The Australian dollar surged to a 2-year high of $0.7227 on Wednesday, gaining about 0.6 percent as the US dollar weakened on signs of easing geopolitical tensions and continued investor enthusiasm for technology stocks.
"Markets embraced a sense of calm and stability overnight, with the risk of escalation in the Middle East conflict viewed as having diminished," analysts from Westpac wrote in a research note.
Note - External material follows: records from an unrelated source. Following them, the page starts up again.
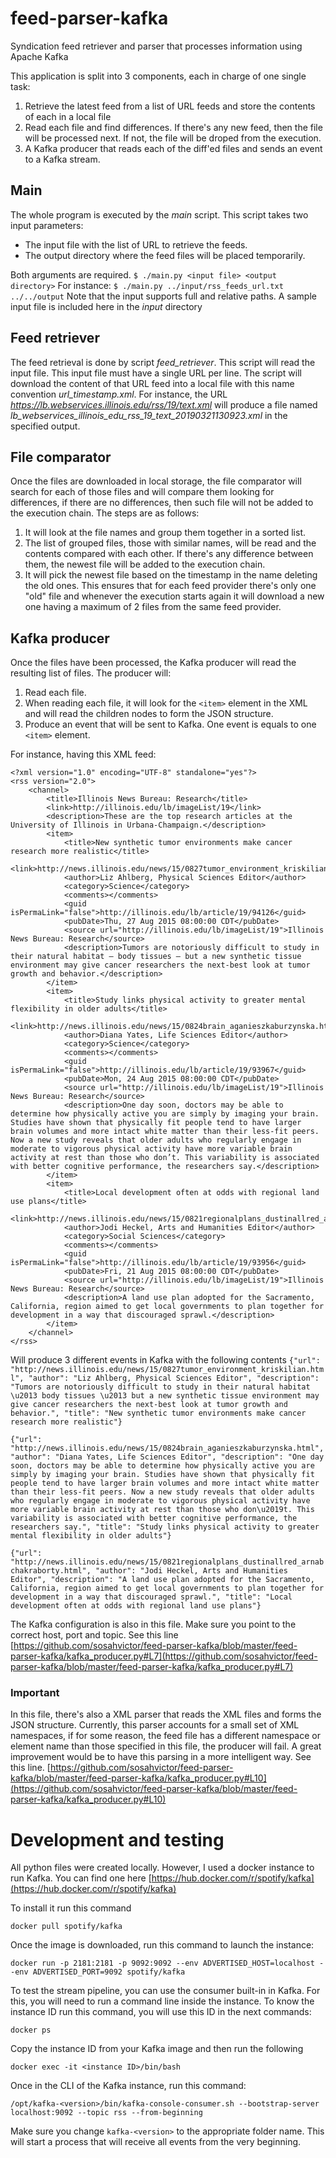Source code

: # feed-parser-kafka
Syndication feed retriever and parser that processes information using Apache Kafka

This application is split into 3 components, each in charge of one single task:
1. Retrieve the latest feed from a list of URL feeds and store the contents of each in a local file
2. Read each file and find differences. If there's any new feed, then the file will be processed next. If not, the file will be droped from the execution.
3. A Kafka producer that reads each of the diff'ed files and sends an event to a Kafka stream. 

## Main
The whole program is executed by the *main* script. This script takes two input parameters:
* The input file with the list of URL to retrieve the feeds.
* The output directory where the feed files will be placed temporarily.

Both arguments are required.
```$ ./main.py <input file> <output directory>```
For instance:
```$ ./main.py ../input/rss_feeds_url.txt ../../output```
Note that the input supports full and relative paths.
A sample input file is included here in the *input* directory
## Feed retriever
The feed retrieval is done by script *feed_retriever*. This script will read the input file. This input file must have a single URL per line. The script will download the content of that URL feed into a local file with this name convention *url_timestamp.xml*. For instance, the URL *https://lb.webservices.illinois.edu/rss/19/text.xml* will produce a file named
*lb_webservices_illinois_edu_rss_19_text_20190321130923.xml* in the specified output.
## File comparator
Once the files are downloaded in local storage, the file comparator will search for each of those files and will compare them looking for differences, if there are no differences, then such file will not be added to the execution chain. The steps are as follows:
1. It will look at the file names and group them together in a sorted list.
2.  The list of grouped files, those with similar names, will be read and the contents compared with each other. If there's any difference between them, the newest file will be added to the execution chain.
3. It will pick the newest file based on the timestamp in the name deleting the old ones. This ensures that for each feed provider there's only one "old" file and whenever the execution starts again it will download a new one having a maximum of 2 files from the same feed provider.
## Kafka producer
Once the files have been processed, the Kafka producer will read the resulting list of files. The producer will:
1. Read each file.
2. When reading each file, it will look for the ```<item>``` element in the XML and will read the children nodes to form the JSON structure.
3. Produce an event that will be sent to Kafka. One event is equals to one ```<item>``` element.

For instance, having this XML feed:
```
<?xml version="1.0" encoding="UTF-8" standalone="yes"?>
<rss version="2.0">
    <channel>
        <title>Illinois News Bureau: Research</title>
        <link>http://illinois.edu/lb/imageList/19</link>
        <description>These are the top research articles at the University of Illinois in Urbana-Champaign.</description>
        <item>
            <title>New synthetic tumor environments make cancer research more realistic</title>
            <link>http://news.illinois.edu/news/15/0827tumor_environment_kriskilian.html</link>
            <author>Liz Ahlberg, Physical Sciences Editor</author>
            <category>Science</category>
            <comments></comments>
            <guid isPermaLink="false">http://illinois.edu/lb/article/19/94126</guid>
            <pubDate>Thu, 27 Aug 2015 08:00:00 CDT</pubDate>
            <source url="http://illinois.edu/lb/imageList/19">Illinois News Bureau: Research</source>
            <description>Tumors are notoriously difficult to study in their natural habitat – body tissues – but a new synthetic tissue environment may give cancer researchers the next-best look at tumor growth and behavior.</description>
        </item>
        <item>
            <title>Study links physical activity to greater mental flexibility in older adults</title>
            <link>http://news.illinois.edu/news/15/0824brain_aganieszkaburzynska.html</link>
            <author>Diana Yates, Life Sciences Editor</author>
            <category>Science</category>
            <comments></comments>
            <guid isPermaLink="false">http://illinois.edu/lb/article/19/93967</guid>
            <pubDate>Mon, 24 Aug 2015 08:00:00 CDT</pubDate>
            <source url="http://illinois.edu/lb/imageList/19">Illinois News Bureau: Research</source>
            <description>One day soon, doctors may be able to determine how physically active you are simply by imaging your brain. Studies have shown that physically fit people tend to have larger brain volumes and more intact white matter than their less-fit peers. Now a new study reveals that older adults who regularly engage in moderate to vigorous physical activity have more variable brain activity at rest than those who don’t. This variability is associated with better cognitive performance, the researchers say.</description>
        </item>
        <item>
            <title>Local development often at odds with regional land use plans</title>
            <link>http://news.illinois.edu/news/15/0821regionalplans_dustinallred_arnabchakraborty.html</link>
            <author>Jodi Heckel, Arts and Humanities Editor</author>
            <category>Social Sciences</category>
            <comments></comments>
            <guid isPermaLink="false">http://illinois.edu/lb/article/19/93956</guid>
            <pubDate>Fri, 21 Aug 2015 08:00:00 CDT</pubDate>
            <source url="http://illinois.edu/lb/imageList/19">Illinois News Bureau: Research</source>
            <description>A land use plan adopted for the Sacramento, California, region aimed to get local governments to plan together for development in a way that discouraged sprawl.</description>
        </item>
    </channel>
</rss>
```
Will produce 3 different events in Kafka with the following contents
```{"url": "http://news.illinois.edu/news/15/0827tumor_environment_kriskilian.html", "author": "Liz Ahlberg, Physical Sciences Editor", "description": "Tumors are notoriously difficult to study in their natural habitat \u2013 body tissues \u2013 but a new synthetic tissue environment may give cancer researchers the next-best look at tumor growth and behavior.", "title": "New synthetic tumor environments make cancer research more realistic"}```

```{"url": "http://news.illinois.edu/news/15/0824brain_aganieszkaburzynska.html", "author": "Diana Yates, Life Sciences Editor", "description": "One day soon, doctors may be able to determine how physically active you are simply by imaging your brain. Studies have shown that physically fit people tend to have larger brain volumes and more intact white matter than their less-fit peers. Now a new study reveals that older adults who regularly engage in moderate to vigorous physical activity have more variable brain activity at rest than those who don\u2019t. This variability is associated with better cognitive performance, the researchers say.", "title": "Study links physical activity to greater mental flexibility in older adults"}```

```{"url": "http://news.illinois.edu/news/15/0821regionalplans_dustinallred_arnabchakraborty.html", "author": "Jodi Heckel, Arts and Humanities Editor", "description": "A land use plan adopted for the Sacramento, California, region aimed to get local governments to plan together for development in a way that discouraged sprawl.", "title": "Local development often at odds with regional land use plans"}```

The Kafka configuration is also in this file. Make sure you point to the correct host, port and topic. See this line
[https://github.com/sosahvictor/feed-parser-kafka/blob/master/feed-parser-kafka/kafka_producer.py#L7](https://github.com/sosahvictor/feed-parser-kafka/blob/master/feed-parser-kafka/kafka_producer.py#L7)
### Important
In this file, there's also a XML parser that reads the XML files and forms the JSON structure. Currently, this parser accounts for a small set of XML namespaces, if for some reason, the feed file has a different namespace or element name than those specified in this file, the producer will fail. A great improvement would be to have this parsing in a more intelligent way. See this line.
[https://github.com/sosahvictor/feed-parser-kafka/blob/master/feed-parser-kafka/kafka_producer.py#L10](https://github.com/sosahvictor/feed-parser-kafka/blob/master/feed-parser-kafka/kafka_producer.py#L10)

# Development and testing
All python files were created locally. However, I used a docker instance to run Kafka. You can find one here
[https://hub.docker.com/r/spotify/kafka](https://hub.docker.com/r/spotify/kafka)

To install it run this command

```docker pull spotify/kafka```

Once the image is downloaded, run this command to launch the instance:

```docker run -p 2181:2181 -p 9092:9092 --env ADVERTISED_HOST=localhost --env ADVERTISED_PORT=9092 spotify/kafka```

To test the stream pipeline, you can use the consumer built-in in Kafka. For this, you will need to run a command line inside the instance. To know the instance ID run this command, you will use this ID in the next commands:

```docker ps```

Copy the instance ID from your Kafka image and then run the following

```docker exec -it <instance ID>/bin/bash```

Once in the CLI of the Kafka instance, run this command:

```/opt/kafka-<version>/bin/kafka-console-consumer.sh --bootstrap-server localhost:9092 --topic rss --from-beginning```

Make sure you change ```kafka-<version>``` to the appropriate folder name.
This will start a process that will receive all events from the very beginning.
The US dollar index, which measures the greenback against a basket of six major currencies, fell 0.1 percent to 98.236, snapping a three-day winning streak. The move came after former US President Donald Trump announced "great progress" toward a potential agreement with Tehran, prompting a brief pause in military escorts for ships in the Strait of Hormuz. The news sent Brent crude tumbling 1.2 percent to $108.51 per barrel. The Aussie's strength was also underpinned by the Reserve Bank of Australia delivering a third straight interest-rate hike a day earlier.
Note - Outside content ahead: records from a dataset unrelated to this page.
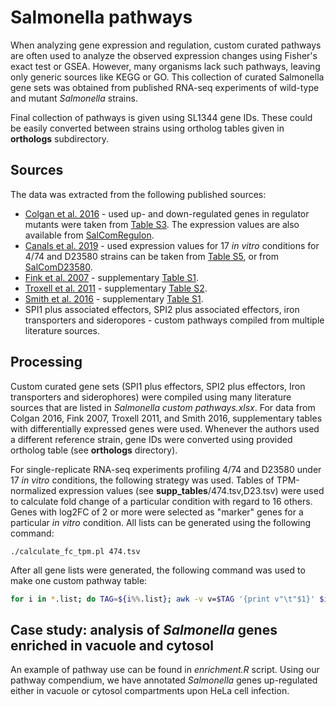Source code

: # Salmonella pathways

When analyzing gene expression and regulation, custom curated pathways are often used to analyze the observed expression changes using Fisher's exact test or GSEA. However, many organisms lack such pathways, leaving only generic sources like KEGG or GO. This collection of curated Salmonella gene sets was obtained from published RNA-seq experiments of wild-type and mutant *Salmonella* strains. 

Final collection of pathways is given using SL1344 gene IDs. These could be easily converted between strains using ortholog tables given in **orthologs** subdirectory. 

## Sources

The data was extracted from the following published sources: 

* [Colgan et al. 2016](https://journals.plos.org/plosgenetics/article?id=10.1371/journal.pgen.1006258) - used up- and down-regulated genes in regulator mutants were taken from [Table S3](https://doi.org/10.1371/journal.pgen.1006258.s011). The expression values are also available from [SalComRegulon](http://bioinf.gen.tcd.ie/cgi-bin/salcom.pl?db=SalComRegulon_HL). 
* [Canals et al. 2019](https://journals.plos.org/plosbiology/article?id=10.1371/journal.pbio.3000059) - used expression values for 17 *in vitro* conditions for 4/74 and D23580 strains can be taken from [Table S5](https://doi.org/10.1371/journal.pbio.3000059.s005), or from [SalComD23580](http://bioinf.gen.tcd.ie/cgi-bin/salcom_v2.pl?_HL). 
* [Fink et al. 2007](https://jb.asm.org/content/189/6/2262) - supplementary [Table S1](https://jb.asm.org/highwire/filestream/294368/field_highwire_adjunct_files/0/R_Table_S1__Diff_Expressed_genes_in_FNR_.xls).
* [Troxell et al. 2011](https://bmcmicrobiol.biomedcentral.com/articles/10.1186/1471-2180-11-236) - supplementary [Table S2](https://static-content.springer.com/esm/art%3A10.1186%2F1471-2180-11-236/MediaObjects/12866_2011_1522_MOESM2_ESM.XLS).
* [Smith et al. 2016](https://mbio.asm.org/content/7/5/e01024-16) - supplementary [Table S1](https://mbio.asm.org/content/7/5/e01024-16#DC1). 
* SPI1 plus associated effectors, SPI2 plus associated effectors, iron transporters and sideropores - custom pathways compiled from multiple literature sources. 

## Processing 

Custom curated gene sets (SPI1 plus effectors, SPI2 plus effectors, Iron transporters and siderophores) were compiled using many literature sources that are listed in *Salmonella custom pathways.xlsx*. For data from Colgan 2016, Fink 2007, Troxell 2011, and Smith 2016, supplementary tables with differentially expressed genes were used. Whenever the authors used a different reference strain, gene IDs were converted using provided ortholog table (see **orthologs** directory). 

For single-replicate RNA-seq experiments profiling 4/74 and D23580 under 17 *in vitro* conditions, the following strategy was used. Tables of TPM-normalized expression values (see **supp_tables**/474.tsv,D23.tsv) were used to calculate fold change of a particular condition with regard to 16 others. Genes with log2FC of 2 or more were selected as "marker" genes for a particular *in vitro* condition. All lists can be generated using the following command: 

`./calculate_fc_tpm.pl 474.tsv` 

After all gene lists were generated, the following command was used to make one custom pathway table: 

```bash
for i in *.list; do TAG=${i%%.list}; awk -v v=$TAG '{print v"\t"$1}' $i; done > custom_80_pathways.tsv
```

## Case study: analysis of *Salmonella* genes enriched in vacuole and cytosol

An example of pathway use can be found in *enrichment.R* script. Using our pathway compendium, we have annotated *Salmonella* genes up-regulated either in vacuole or cytosol compartments upon HeLa cell infection.
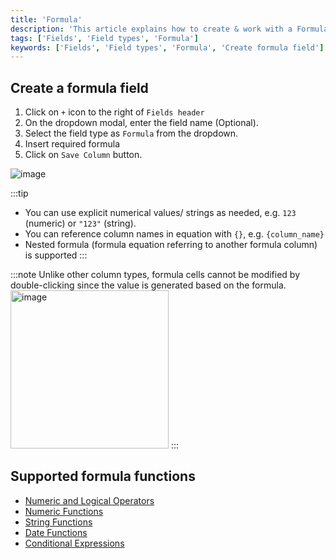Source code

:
 ```yaml
---
title: 'Formula'
description: 'This article explains how to create & work with a Formula field.'
tags: ['Fields', 'Field types', 'Formula']
keywords: ['Fields', 'Field types', 'Formula', 'Create formula field']
---
```



## Create a formula field

1. Click on `+` icon to the right of `Fields header`
2. On the dropdown modal, enter the field name (Optional).
3. Select the field type as `Formula` from the dropdown.
4. Insert required formula  
5. Click on `Save Column` button.

![image](/img/v2/fields/types/formula.png)

:::tip
- You can use explicit numerical values/ strings as needed, e.g. `123` (numeric) or `"123"` (string).
- You can reference column names in equation with `{}`, e.g. `{column_name}`
- Nested formula (formula equation referring to another formula column) is supported
:::

:::note
Unlike other column types, formula cells cannot be modified by double-clicking since the value is generated based on the formula.
<img width="253" alt="image" src="https://user-images.githubusercontent.com/35857179/189109486-4d41f2b7-0a19-46ef-8bb4-a8d1aabd3592.png" />
:::

## Supported formula functions

- [Numeric and Logical Operators](015.operators.md)
- [Numeric Functions](020.numeric-functions.md)
- [String Functions](030.string-functions.md)
- [Date Functions](040.date-functions.md)
- [Conditional Expressions](050.conditional-expressions.md)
The improved risk appetite fueled a broad rally in global equities. MSCI's broadest index of Asia-Pacific shares outside Japan jumped 2.3 percent to a record, while South Korea's Kospi surged 5.1 percent to clear the 7,000 mark for the first time. On Wall Street, the S&P 500 rose 0.8 percent to a fresh record. "Investors bought and continue to add to positioning in the 2026 winners," said Chris Weston, head of research at Pepperstone Group Ltd. "It's tech that continues to attract the bulk of flows."
The technology-led enthusiasm was highlighted by a 12 percent jump in Samsung Electronics, which saw its market value top $1 trillion. In extended trading, shares in Advanced Micro Devices jumped 16.5 percent after it forecast strong second-quarter revenue based on keen demand for its AI chips. Elsewhere in currency markets, the euro rose to $1.1724 and sterling climbed to $1.3577. The yield on the US 10-year Treasury bond was flat at 4.424 percent, while gold was 1.2 percent higher at $4,609.59 an ounce.
This article is for informational purposes only and does not constitute investment advice.